Source text -
▬▬▬▬▬▬

Is directing a kind of drug too, given that it is addictive, expensive and can be hazardous to one's health. "Well it can be, as can money or sex. But again, I'm not judgemental. It's not good or bad, it's just there," he says and surprisingly links this thought to the movie. "I like the idea of coffee breaks, like this little situation of people having coffee, and smoking together, as something outside of the daily routine. And it's a drug! They get to use drugs, and take a break to get some stimulation from a drug. I like that as a device for a little conversation."
Jarmusch has more of a miniaturist's or a lyric poet's sensibility than that of a feature film-maker in some ways. His films are often accused of lacking plot, when what's really going on is an attempt to grasp a certain mood, to fix a point in time that feels imbued with ineffable feeling. It's this which makes his work, for all the Americana on display, seem more European or Asian, and not just because he often features non-American characters. Those long takes where people do nothing much in particular, the silences, the languor, may all seem random, but they're the product of a quite formalist imagination, despite Jarmusch's insistence that he's an intuitive film-maker.
I ask if his attraction to short films and long scenes springs from a desire to push the boundaries of cinema. "Yeah, I think of cinema as more like poetry, in that literary forms are so wide as a variety," he says. "You could write a novel or you could write a poem that's two lines long. But cinema is restricted commercially. The film must be under two hours because we can then get six screenings in a day instead of five, and we make more money. And I'm like, 'Shouldn't the film be as long as it wants to be?' So I like to have the idea that the film is free and the form is a little more free than that. I love form and I love structure, but I want the content to fit, the form to support the content and not the other way round."
In Coffee and Cigarettes, two characters discuss Paris in the 1920s, the golden age of modernism. Which era would Jarmusch choose to live in if he could go back? "New York in the late Seventies," he says, perhaps remembering a time when he studied literature at Columbia went to film school and was in a band.

▬▬▬▬▬▬

Written problem a -
Could you reproduce the listing from the line containing "orange triangle at (13, 28): moved 6 px down" down through its final line, both included, leaving out the pictures?

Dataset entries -
▬▬▬▬▬▬

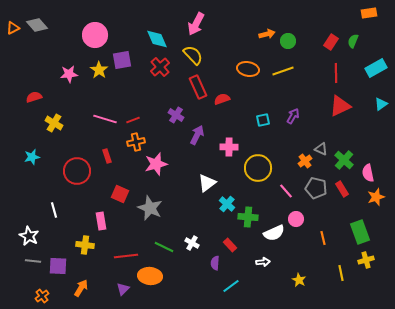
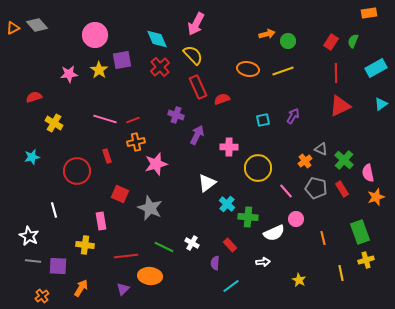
purple cross at (176, 115): rotated 14 degrees counterclockwise
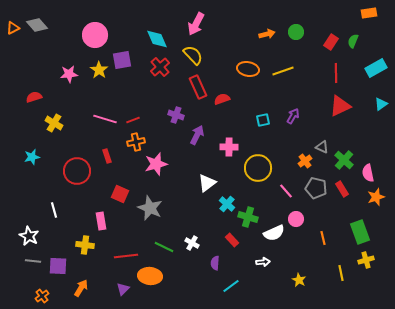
green circle at (288, 41): moved 8 px right, 9 px up
gray triangle at (321, 149): moved 1 px right, 2 px up
green cross at (248, 217): rotated 12 degrees clockwise
red rectangle at (230, 245): moved 2 px right, 5 px up
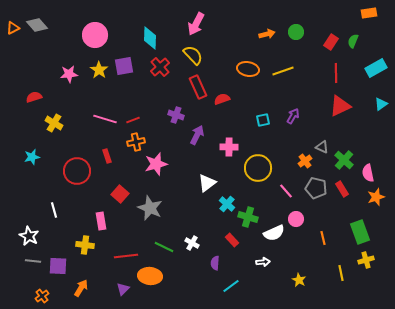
cyan diamond at (157, 39): moved 7 px left, 1 px up; rotated 25 degrees clockwise
purple square at (122, 60): moved 2 px right, 6 px down
red square at (120, 194): rotated 18 degrees clockwise
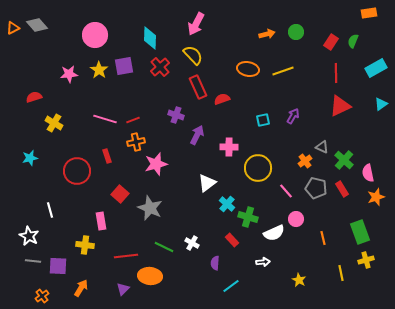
cyan star at (32, 157): moved 2 px left, 1 px down
white line at (54, 210): moved 4 px left
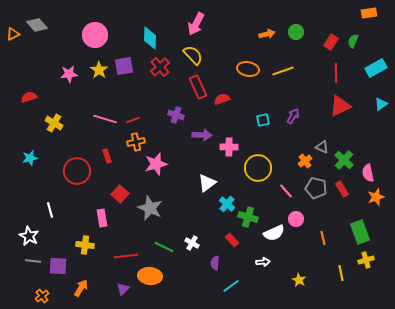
orange triangle at (13, 28): moved 6 px down
red semicircle at (34, 97): moved 5 px left
purple arrow at (197, 135): moved 5 px right; rotated 66 degrees clockwise
pink rectangle at (101, 221): moved 1 px right, 3 px up
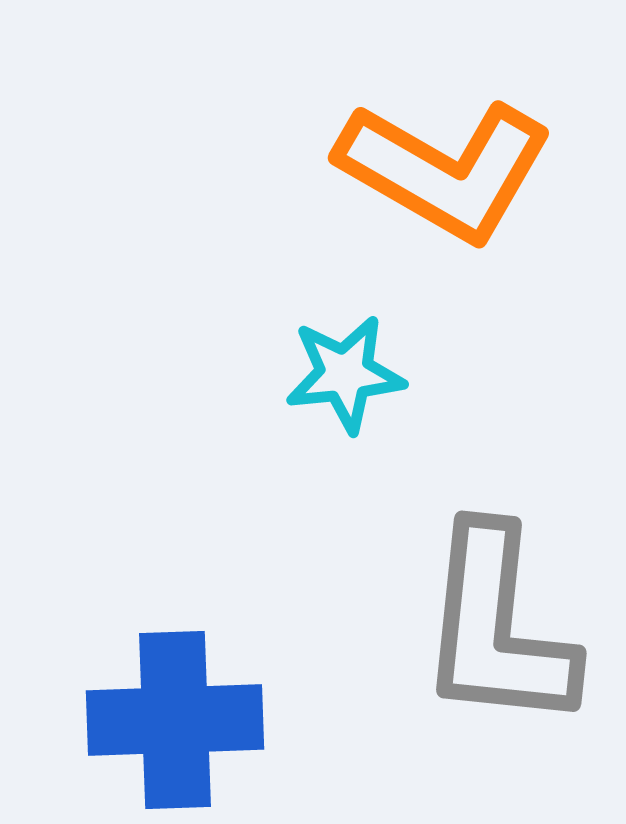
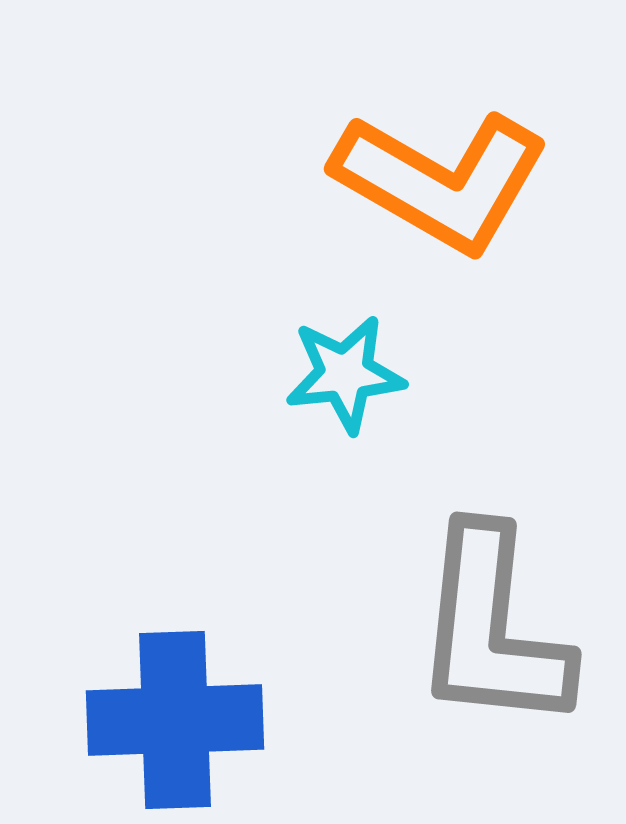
orange L-shape: moved 4 px left, 11 px down
gray L-shape: moved 5 px left, 1 px down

▬▬▬▬▬▬

Written problem b -
Can you resume the Jarmusch interview after its last sentence and carry it on?

Task answer a -
orange triangle at (13, 28): moved 6 px down
red semicircle at (34, 97): moved 5 px left
purple arrow at (197, 135): moved 5 px right; rotated 66 degrees clockwise
pink rectangle at (101, 221): moved 1 px right, 3 px up
orange L-shape: moved 4 px left, 11 px down
gray L-shape: moved 5 px left, 1 px down

Task answer b -
"That's when I first lived in New York and it was so amazing. Anything seemed possible. The city was really dangerous, there was an economic crisis. There was the blackout, the Summer of Sam, the beginning of punk rock, the beginning of hip hop, the beginning of a new generation of underground film-makers and artists, Jean-Michel Basquiat... It was also disco, and excess, and that whole scene. Yeah, it was a lot of wow, a lot of weird things compared to today."
And how does it feel now about the city, especially after September 11? "Well, I've always loved New York because I thought of it as being not part of America, like a separate country. I used to love the graffiti in the Lower East Side that said 'US Out of New York!' September 11 was a huge traumatic experience for us, certainly for New York. It was very traumatic. And certainly I think the current American government probably hate New York. It probably represents everything they hate. It's a bunch of Puerto Rican, junkie, crack-head transvestites. They probably feel fine if it gets blown up.
"NY is always changing. It's not in a very interesting state right now, but it's still full of crazy, wonderful people. It's still NY, but it's more and more for the rich, and about real estate and controlling everyone and you can't smoke. It's like Eddie Izzard said, 'What will be next in bars? No talking, no drinking?'"
How does he feel when other people's films get described as "Jarmuschian". "It seems really strange to me," he says, almost shaking his head in horror. "I try not to be aware of my influence. I don't like historicising things. I've been horrified by them historicising the 'punk rock period', looking back, that kind of stuff, and it freaks me out because I just see it as all just one big ocean with new waves coming. Waves break off another way and they're exactly the same thing. I don't like it when they number the waves, like that's wave number 237. 'No, it's not, it's just part of the ocean, shut up,' I want to say."
It's time for one last question, and while the one I'd most like to ask is, "Can I have your life please?", instead I ask does he always wear black, as he is doing today. "No, not always, no!" he declaims. "I wore blue yesterday. I wear blue, black, even grey! It's a thing I have that started as a teenager, when my fashion role models were Hamlet, Johnny Cash, Roy Orbison and Zorro. And that really disturbed my mother, too. When I was 15 or 16 she was like [slightly nasal voice] 'Why are you always wearing black? It's so morbid and funereal!' And I was like, 'Try and say that to Johnny Cash, Mom!'"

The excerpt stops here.